\( \left. \begin{array} { l l } { 9 } & { 81.9 ^ { x - 1 } = \frac { 1 } { 27 } } \\ { 10 } & { 10 ^ { 2 x ^ { 2 } } \cdot 10 ^ { x + 1 } = 10000 } \end{array} \right. \)

To solve the equations, we start with the first one: 1. The equation \( 81.9^{x - 1} = \frac{1}{27} \).
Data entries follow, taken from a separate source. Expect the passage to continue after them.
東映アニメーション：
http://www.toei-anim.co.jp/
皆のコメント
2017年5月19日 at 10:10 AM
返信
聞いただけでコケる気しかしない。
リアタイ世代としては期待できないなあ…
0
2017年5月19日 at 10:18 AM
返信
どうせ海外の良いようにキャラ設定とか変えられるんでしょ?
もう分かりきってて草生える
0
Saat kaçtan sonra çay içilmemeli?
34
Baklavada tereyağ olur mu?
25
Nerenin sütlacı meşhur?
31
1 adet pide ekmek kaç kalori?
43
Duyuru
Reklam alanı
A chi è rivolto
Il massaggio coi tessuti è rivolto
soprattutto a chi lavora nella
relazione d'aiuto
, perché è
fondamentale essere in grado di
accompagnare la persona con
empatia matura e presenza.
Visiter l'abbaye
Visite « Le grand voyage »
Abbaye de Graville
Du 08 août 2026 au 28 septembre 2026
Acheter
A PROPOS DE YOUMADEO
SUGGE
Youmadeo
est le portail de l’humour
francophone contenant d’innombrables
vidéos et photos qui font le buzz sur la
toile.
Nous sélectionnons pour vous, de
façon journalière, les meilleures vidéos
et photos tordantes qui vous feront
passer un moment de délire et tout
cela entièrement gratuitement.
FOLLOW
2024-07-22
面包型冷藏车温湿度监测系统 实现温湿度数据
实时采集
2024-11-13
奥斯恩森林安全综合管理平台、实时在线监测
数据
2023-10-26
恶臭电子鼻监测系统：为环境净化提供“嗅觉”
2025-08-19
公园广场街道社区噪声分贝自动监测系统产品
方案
We can convert both sides to the same base. Since \(81.9\) can be approximated as \(3^4\) (since \(81 = 3^4\)) and \(27 = 3^3\), we rewrite the equation as \( (3^4)^{x - 1} = 3^{-3} \). Simplifying this gives us \( 3^{4(x - 1)} = 3^{-3} \). By equating the exponents, we have \(4(x - 1) = -3\). Solving for \(x\), we find \(x = \frac{1}{4}\). 2. Now for the second equation: \(10^{2x^2} \cdot 10^{x + 1} = 10000\). Noticing that \(10000 = 10^4\), we can combine the terms on the left side: \(10^{2x^2 + x + 1} = 10^4\). By equating the exponents, we get \(2x^2 + x + 1 = 4\). Rearranging gives us \(2x^2 + x - 3 = 0\). We can solve this quadratic equation either by factoring or using the quadratic formula. The roots solved yield \(x = 1\) and \(x = -\frac{3}{2}\). Thus, the solutions to the equations are \(x = \frac{1}{4}\) and \(x = 1\) (or \(x = -\frac{3}{2}\)).